Dados apontam que as mulheres médicas são mais vulneráveis que os homens e as variações hormonais são indicadas como um dos fatores. “Em paralelo, os médicos homens são mais resistentes em buscar ajuda. Os sintomas podem aparecer como nervosismo e mau humor no lugar de desânimo e tristeza, que são mais associados à saúde mental. Será que não estamos sub-diagnosticando? Será que questões do masculino foram normalizadas?”, questionou Jairo. Ele acrescentou que os profissionais mais jovens, com até 35 anos, estão sob maior risco e queixam de falta de preparo para lidar com os desafios da rotina de plantões.

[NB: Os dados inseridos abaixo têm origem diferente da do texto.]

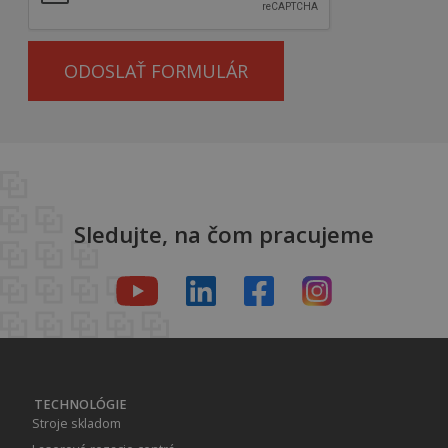
ODOSLAŤ FORMULÁR
Sledujte, na čom pracujeme
TECHNOLÓGIE
Stroje skladom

Os dados do Ministério da Saúde confirmam o cenário: 45% dos médicos apresentam algum transtorno de saúde mental. Entre 25 e 35 anos, o índice pode chegar a 50%.

E as possíveis saídas?
Há caminhos. Tudo começa pela observação. “Somos nosso melhor termômetro. Por exemplo: quantas vezes por dia a gente se olha no espelho? Em quantos momentos do dia a gente para e pensa: como estou hoje? Como foi meu dia hoje? De 0 a 10, como estou me sentindo? Como estava ontem, na semana passada? A gente oscila. Se as oscilações começam a ficar constantes e para baixo, é um sinal de alerta”, comentou Jairo.

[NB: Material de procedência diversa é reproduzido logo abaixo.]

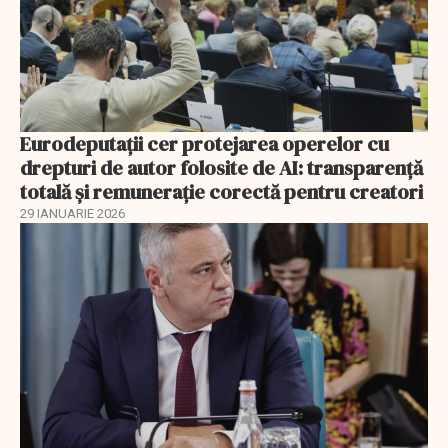
Eurodeputații cer protejarea operelor cu
drepturi de autor folosite de AI: transparență
totală și remunerație corectă pentru creatori
29 IANUARIE 2026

Dificilmente o transtorno em saúde mental acontece da noite para o dia. Ele é um processo. Jairo apresentou estratégias pessoais e sistêmicas para lidar com o desafio: autocuidado, atenção plena, redes de apoio, ambientes de trabalho mais justos e jornadas menos extenuantes. “Quanto reservo do meu dia para fazer coisas para mim que eu gosto? Não é ir ao supermercado ou comprar o que está faltando em casa. É ler um livro, caminhar ao ar livre. Fazer algo que goste. Falar sobre o que se sente também é necessário e pode mudar tudo”, afirmou, reforçando a importância de quebrar o silêncio e buscar apoio.
E o futuro?
Jairo levou uma provocação para a plateia antes do encerramento. “Muitos de vocês têm 30, 40 anos de estrada. Como vamos viver a próxima fase com mais leveza e sentido? Longevidade com propósito é mais tempo de vida com qualidade. Como vocês estão planejando e programando a transição? Quem é essa pessoa por trás do CRM? Como me ocupo de mim mesmo para além do CRM?”, questionou o médico.
Momento Mude1Hábito

Após a palestra, a professora de yoga Juliana Zandona conduziu uma sessão de alongamento e meditação guiada para a plateia. “A meditação é uma prática para acalmar os pensamentos, que sempre fazem parte de nós, e nos ajuda a ganhar consciência sobre o que queremos ou não dar atenção na mente”, comentou Juliana antes da prática.

A cooperada da Ginecologia e Obstetrícia, Maria Rita de Castro Gomes, participou de toda a programação do Espaço Corpo e reconheceu a importância do autocuidado em sua vida. “Eu tive uma virada na minha vida em 2008, quando comecei a me cuidar depois de um AVC aos 46 anos. Depois mudei minha rotina. Comecei a praticar yoga em 2009. E sempre recomendo essa busca pelo autocuidado para minhas pacientes”, afirmou Maria Rita.